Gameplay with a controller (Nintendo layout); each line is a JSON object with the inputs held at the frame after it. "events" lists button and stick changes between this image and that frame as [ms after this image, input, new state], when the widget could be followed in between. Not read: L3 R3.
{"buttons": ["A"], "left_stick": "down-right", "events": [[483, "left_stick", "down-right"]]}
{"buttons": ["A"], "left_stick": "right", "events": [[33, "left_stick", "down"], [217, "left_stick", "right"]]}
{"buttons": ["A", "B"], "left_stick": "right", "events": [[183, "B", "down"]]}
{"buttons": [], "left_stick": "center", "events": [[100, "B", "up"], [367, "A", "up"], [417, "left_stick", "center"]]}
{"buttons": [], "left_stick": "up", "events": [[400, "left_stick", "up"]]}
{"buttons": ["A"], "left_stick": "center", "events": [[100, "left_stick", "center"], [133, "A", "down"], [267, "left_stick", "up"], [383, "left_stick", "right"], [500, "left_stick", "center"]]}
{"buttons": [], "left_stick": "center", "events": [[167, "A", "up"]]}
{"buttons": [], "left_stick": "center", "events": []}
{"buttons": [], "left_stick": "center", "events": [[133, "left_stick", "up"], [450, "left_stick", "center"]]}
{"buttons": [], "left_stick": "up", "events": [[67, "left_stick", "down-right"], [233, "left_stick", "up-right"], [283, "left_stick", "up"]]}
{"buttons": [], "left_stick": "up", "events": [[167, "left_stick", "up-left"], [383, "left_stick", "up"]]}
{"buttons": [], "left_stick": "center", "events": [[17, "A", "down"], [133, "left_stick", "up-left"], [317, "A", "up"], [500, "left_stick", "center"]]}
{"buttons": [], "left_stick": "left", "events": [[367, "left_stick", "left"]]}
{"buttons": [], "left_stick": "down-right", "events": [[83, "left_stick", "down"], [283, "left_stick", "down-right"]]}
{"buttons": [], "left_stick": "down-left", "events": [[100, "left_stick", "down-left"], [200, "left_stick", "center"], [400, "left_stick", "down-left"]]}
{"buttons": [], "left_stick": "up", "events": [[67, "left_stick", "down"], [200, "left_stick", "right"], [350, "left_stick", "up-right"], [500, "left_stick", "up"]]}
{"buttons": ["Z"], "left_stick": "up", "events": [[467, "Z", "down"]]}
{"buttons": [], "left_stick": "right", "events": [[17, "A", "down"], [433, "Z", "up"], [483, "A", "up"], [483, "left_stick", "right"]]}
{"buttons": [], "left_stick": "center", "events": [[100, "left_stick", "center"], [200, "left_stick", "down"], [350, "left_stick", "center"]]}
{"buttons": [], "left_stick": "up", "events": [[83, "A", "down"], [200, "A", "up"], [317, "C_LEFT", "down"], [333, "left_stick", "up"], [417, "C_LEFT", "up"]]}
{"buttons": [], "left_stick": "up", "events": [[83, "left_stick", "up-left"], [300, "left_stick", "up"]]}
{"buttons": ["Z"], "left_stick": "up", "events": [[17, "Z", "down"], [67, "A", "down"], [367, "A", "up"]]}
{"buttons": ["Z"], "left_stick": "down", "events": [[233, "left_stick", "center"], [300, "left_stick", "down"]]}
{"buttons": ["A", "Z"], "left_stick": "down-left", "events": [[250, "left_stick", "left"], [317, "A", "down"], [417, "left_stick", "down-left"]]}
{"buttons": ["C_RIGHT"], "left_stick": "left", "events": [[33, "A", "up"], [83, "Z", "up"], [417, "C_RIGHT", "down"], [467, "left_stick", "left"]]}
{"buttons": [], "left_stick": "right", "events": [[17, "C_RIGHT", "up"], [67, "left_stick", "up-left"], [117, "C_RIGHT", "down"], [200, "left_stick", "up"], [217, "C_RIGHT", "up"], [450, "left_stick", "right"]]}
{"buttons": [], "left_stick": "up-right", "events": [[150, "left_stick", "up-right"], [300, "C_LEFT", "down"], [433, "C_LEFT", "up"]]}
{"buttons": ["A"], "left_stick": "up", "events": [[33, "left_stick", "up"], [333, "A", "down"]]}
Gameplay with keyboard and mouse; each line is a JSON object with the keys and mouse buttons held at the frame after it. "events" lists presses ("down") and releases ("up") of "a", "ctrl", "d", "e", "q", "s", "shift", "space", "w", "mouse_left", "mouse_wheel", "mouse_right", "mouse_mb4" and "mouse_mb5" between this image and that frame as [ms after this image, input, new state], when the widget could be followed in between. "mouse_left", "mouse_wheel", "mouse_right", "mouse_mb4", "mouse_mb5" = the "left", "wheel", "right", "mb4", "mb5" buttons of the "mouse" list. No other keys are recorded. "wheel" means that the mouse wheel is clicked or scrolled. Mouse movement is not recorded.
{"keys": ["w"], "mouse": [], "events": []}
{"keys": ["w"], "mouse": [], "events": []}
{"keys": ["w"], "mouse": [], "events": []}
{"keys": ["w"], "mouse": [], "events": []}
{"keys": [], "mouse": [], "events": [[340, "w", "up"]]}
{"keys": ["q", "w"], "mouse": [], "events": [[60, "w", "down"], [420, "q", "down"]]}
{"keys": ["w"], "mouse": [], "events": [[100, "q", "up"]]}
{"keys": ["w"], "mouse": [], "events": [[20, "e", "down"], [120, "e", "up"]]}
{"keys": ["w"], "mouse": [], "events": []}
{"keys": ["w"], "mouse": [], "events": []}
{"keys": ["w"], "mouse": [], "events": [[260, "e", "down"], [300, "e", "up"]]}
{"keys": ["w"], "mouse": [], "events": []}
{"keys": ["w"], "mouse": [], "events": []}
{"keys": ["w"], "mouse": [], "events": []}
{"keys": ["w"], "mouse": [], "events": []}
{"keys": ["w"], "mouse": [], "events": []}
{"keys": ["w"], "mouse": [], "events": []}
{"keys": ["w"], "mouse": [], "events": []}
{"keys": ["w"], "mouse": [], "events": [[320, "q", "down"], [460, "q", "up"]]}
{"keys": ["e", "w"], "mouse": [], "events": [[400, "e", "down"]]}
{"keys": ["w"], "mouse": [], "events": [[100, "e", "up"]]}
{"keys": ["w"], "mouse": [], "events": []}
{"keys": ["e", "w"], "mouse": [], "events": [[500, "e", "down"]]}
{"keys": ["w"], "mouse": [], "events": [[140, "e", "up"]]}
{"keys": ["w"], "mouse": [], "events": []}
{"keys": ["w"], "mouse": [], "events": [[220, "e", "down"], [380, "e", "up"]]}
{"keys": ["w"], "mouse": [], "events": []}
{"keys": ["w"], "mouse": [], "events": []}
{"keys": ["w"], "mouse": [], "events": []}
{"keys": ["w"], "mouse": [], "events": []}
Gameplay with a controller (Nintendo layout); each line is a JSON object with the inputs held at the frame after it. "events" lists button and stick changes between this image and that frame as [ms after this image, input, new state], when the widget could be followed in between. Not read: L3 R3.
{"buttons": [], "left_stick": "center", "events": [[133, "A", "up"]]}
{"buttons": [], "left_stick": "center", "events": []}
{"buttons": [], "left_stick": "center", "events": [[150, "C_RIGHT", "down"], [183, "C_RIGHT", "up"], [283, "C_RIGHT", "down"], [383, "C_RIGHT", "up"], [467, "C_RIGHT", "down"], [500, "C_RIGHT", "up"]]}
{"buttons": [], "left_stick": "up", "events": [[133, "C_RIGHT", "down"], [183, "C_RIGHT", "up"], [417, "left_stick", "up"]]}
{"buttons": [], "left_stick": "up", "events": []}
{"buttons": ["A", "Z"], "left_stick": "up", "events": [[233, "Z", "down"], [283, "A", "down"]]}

=-=-=

● **Work to be completed**
Each and every record above needs writing out exactly.

● **Solution below**
Gameplay with a controller (Nintendo layout); each line is a JSON object with the inputs held at the frame after it. "events" lists button and stick changes between this image and that frame as [ms after this image, input, new state], when the widget could be followed in between. Not read: L3 R3.
{"buttons": ["A"], "left_stick": "down-right", "events": [[483, "left_stick", "down-right"]]}
{"buttons": ["A"], "left_stick": "right", "events": [[33, "left_stick", "down"], [217, "left_stick", "right"]]}
{"buttons": ["A", "B"], "left_stick": "right", "events": [[183, "B", "down"]]}
{"buttons": [], "left_stick": "center", "events": [[100, "B", "up"], [367, "A", "up"], [417, "left_stick", "center"]]}
{"buttons": [], "left_stick": "up", "events": [[400, "left_stick", "up"]]}
{"buttons": ["A"], "left_stick": "center", "events": [[100, "left_stick", "center"], [133, "A", "down"], [267, "left_stick", "up"], [383, "left_stick", "right"], [500, "left_stick", "center"]]}
{"buttons": [], "left_stick": "center", "events": [[167, "A", "up"]]}
{"buttons": [], "left_stick": "center", "events": []}
{"buttons": [], "left_stick": "center", "events": [[133, "left_stick", "up"], [450, "left_stick", "center"]]}
{"buttons": [], "left_stick": "up", "events": [[67, "left_stick", "down-right"], [233, "left_stick", "up-right"], [283, "left_stick", "up"]]}
{"buttons": [], "left_stick": "up", "events": [[167, "left_stick", "up-left"], [383, "left_stick", "up"]]}
{"buttons": [], "left_stick": "center", "events": [[17, "A", "down"], [133, "left_stick", "up-left"], [317, "A", "up"], [500, "left_stick", "center"]]}
{"buttons": [], "left_stick": "left", "events": [[367, "left_stick", "left"]]}
{"buttons": [], "left_stick": "down-right", "events": [[83, "left_stick", "down"], [283, "left_stick", "down-right"]]}
{"buttons": [], "left_stick": "down-left", "events": [[100, "left_stick", "down-left"], [200, "left_stick", "center"], [400, "left_stick", "down-left"]]}
{"buttons": [], "left_stick": "up", "events": [[67, "left_stick", "down"], [200, "left_stick", "right"], [350, "left_stick", "up-right"], [500, "left_stick", "up"]]}
{"buttons": ["Z"], "left_stick": "up", "events": [[467, "Z", "down"]]}
{"buttons": [], "left_stick": "right", "events": [[17, "A", "down"], [433, "Z", "up"], [483, "A", "up"], [483, "left_stick", "right"]]}
{"buttons": [], "left_stick": "center", "events": [[100, "left_stick", "center"], [200, "left_stick", "down"], [350, "left_stick", "center"]]}
{"buttons": [], "left_stick": "up", "events": [[83, "A", "down"], [200, "A", "up"], [317, "C_LEFT", "down"], [333, "left_stick", "up"], [417, "C_LEFT", "up"]]}
{"buttons": [], "left_stick": "up", "events": [[83, "left_stick", "up-left"], [300, "left_stick", "up"]]}
{"buttons": ["Z"], "left_stick": "up", "events": [[17, "Z", "down"], [67, "A", "down"], [367, "A", "up"]]}
{"buttons": ["Z"], "left_stick": "down", "events": [[233, "left_stick", "center"], [300, "left_stick", "down"]]}
{"buttons": ["A", "Z"], "left_stick": "down-left", "events": [[250, "left_stick", "left"], [317, "A", "down"], [417, "left_stick", "down-left"]]}
{"buttons": ["C_RIGHT"], "left_stick": "left", "events": [[33, "A", "up"], [83, "Z", "up"], [417, "C_RIGHT", "down"], [467, "left_stick", "left"]]}
{"buttons": [], "left_stick": "right", "events": [[17, "C_RIGHT", "up"], [67, "left_stick", "up-left"], [117, "C_RIGHT", "down"], [200, "left_stick", "up"], [217, "C_RIGHT", "up"], [450, "left_stick", "right"]]}
{"buttons": [], "left_stick": "up-right", "events": [[150, "left_stick", "up-right"], [300, "C_LEFT", "down"], [433, "C_LEFT", "up"]]}
{"buttons": ["A"], "left_stick": "up", "events": [[33, "left_stick", "up"], [333, "A", "down"]]}
Gameplay with keyboard and mouse; each line is a JSON object with the keys and mouse buttons held at the frame after it. "events" lists presses ("down") and releases ("up") of "a", "ctrl", "d", "e", "q", "s", "shift", "space", "w", "mouse_left", "mouse_wheel", "mouse_right", "mouse_mb4" and "mouse_mb5" between this image and that frame as [ms after this image, input, new state], when the widget could be followed in between. "mouse_left", "mouse_wheel", "mouse_right", "mouse_mb4", "mouse_mb5" = the "left", "wheel", "right", "mb4", "mb5" buttons of the "mouse" list. No other keys are recorded. "wheel" means that the mouse wheel is clicked or scrolled. Mouse movement is not recorded.
{"keys": ["w"], "mouse": [], "events": []}
{"keys": ["w"], "mouse": [], "events": []}
{"keys": ["w"], "mouse": [], "events": []}
{"keys": ["w"], "mouse": [], "events": []}
{"keys": [], "mouse": [], "events": [[340, "w", "up"]]}
{"keys": ["q", "w"], "mouse": [], "events": [[60, "w", "down"], [420, "q", "down"]]}
{"keys": ["w"], "mouse": [], "events": [[100, "q", "up"]]}
{"keys": ["w"], "mouse": [], "events": [[20, "e", "down"], [120, "e", "up"]]}
{"keys": ["w"], "mouse": [], "events": []}
{"keys": ["w"], "mouse": [], "events": []}
{"keys": ["w"], "mouse": [], "events": [[260, "e", "down"], [300, "e", "up"]]}
{"keys": ["w"], "mouse": [], "events": []}
{"keys": ["w"], "mouse": [], "events": []}
{"keys": ["w"], "mouse": [], "events": []}
{"keys": ["w"], "mouse": [], "events": []}
{"keys": ["w"], "mouse": [], "events": []}
{"keys": ["w"], "mouse": [], "events": []}
{"keys": ["w"], "mouse": [], "events": []}
{"keys": ["w"], "mouse": [], "events": [[320, "q", "down"], [460, "q", "up"]]}
{"keys": ["e", "w"], "mouse": [], "events": [[400, "e", "down"]]}
{"keys": ["w"], "mouse": [], "events": [[100, "e", "up"]]}
{"keys": ["w"], "mouse": [], "events": []}
{"keys": ["e", "w"], "mouse": [], "events": [[500, "e", "down"]]}
{"keys": ["w"], "mouse": [], "events": [[140, "e", "up"]]}
{"keys": ["w"], "mouse": [], "events": []}
{"keys": ["w"], "mouse": [], "events": [[220, "e", "down"], [380, "e", "up"]]}
{"keys": ["w"], "mouse": [], "events": []}
{"keys": ["w"], "mouse": [], "events": []}
{"keys": ["w"], "mouse": [], "events": []}
{"keys": ["w"], "mouse": [], "events": []}
Gameplay with a controller (Nintendo layout); each line is a JSON object with the inputs held at the frame after it. "events" lists button and stick changes between this image and that frame as [ms after this image, input, new state], when the widget could be followed in between. Not read: L3 R3.
{"buttons": [], "left_stick": "center", "events": [[133, "A", "up"]]}
{"buttons": [], "left_stick": "center", "events": []}
{"buttons": [], "left_stick": "center", "events": [[150, "C_RIGHT", "down"], [183, "C_RIGHT", "up"], [283, "C_RIGHT", "down"], [383, "C_RIGHT", "up"], [467, "C_RIGHT", "down"], [500, "C_RIGHT", "up"]]}
{"buttons": [], "left_stick": "up", "events": [[133, "C_RIGHT", "down"], [183, "C_RIGHT", "up"], [417, "left_stick", "up"]]}
{"buttons": [], "left_stick": "up", "events": []}
{"buttons": ["A", "Z"], "left_stick": "up", "events": [[233, "Z", "down"], [283, "A", "down"]]}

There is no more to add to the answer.